Secure network communications are an important feature of modern computing environments. To provide secure network communications, a variety of secure network protocols have been developed that attempt to validate the identities of the parties to a communication, and then attempt to secure the content of the network communications through encryption. Some attackers deploy automated systems that attempt to intercept secure network connections. Limiting the impact of automated attacks on secure network communications is a challenging problem.
In one type of attack, the attacker attempts to impersonate a legitimate service on the network by deploying a decoy service, and attempts to intercept or redirect connection requests from a legitimate client to the decoy service. If the attacker successfully directs a connection request of a legitimate client to the decoy service, the legitimate client sends information to the attacker's decoy service, believing that the decoy service is the legitimate service. To respond to the legitimate client, the decoy service establishes a connection to the legitimate service, and relays information received from the legitimate client to the legitimate service. Responses received from the legitimate service are relayed to the legitimate client. If successful, the attacker is able to act as a man-in-the-middle, decoding and viewing communications between the legitimate client and legitimate service in plaintext form.

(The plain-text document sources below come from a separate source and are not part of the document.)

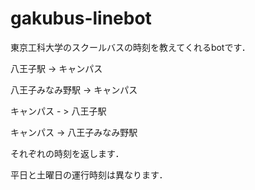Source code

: # gakubus-linebot
東京工科大学のスクールバスの時刻を教えてくれるbotです．

八王子駅 -> キャンパス

八王子みなみ野駅 -> キャンパス

キャンパス - > 八王子駅

キャンパス -> 八王子みなみ野駅

それぞれの時刻を返します．

平日と土曜日の運行時刻は異なります．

Man-in-the-middle attacks can be particularly devastating when the attacker is able to convincingly impersonate the legitimate service. This can occur if the public-private key cryptosystems which secure transport channels such as Transport Layer Security (“TLS”) or Secure Sockets Layer (“SSL”) become compromised. For example, if legitimate clients of a service trust a public-key, and the private-key corresponding to the public-key becomes accessible to an attacker, such as by using certificates signed by a compromised certificate authority (“CA”), a convincing decoy service can be created by the attacker. If the operation of the attack can be automated using the decoy service, the attacker may be able to quickly scale up the attack and compromise many client-service connections using the single decoy service.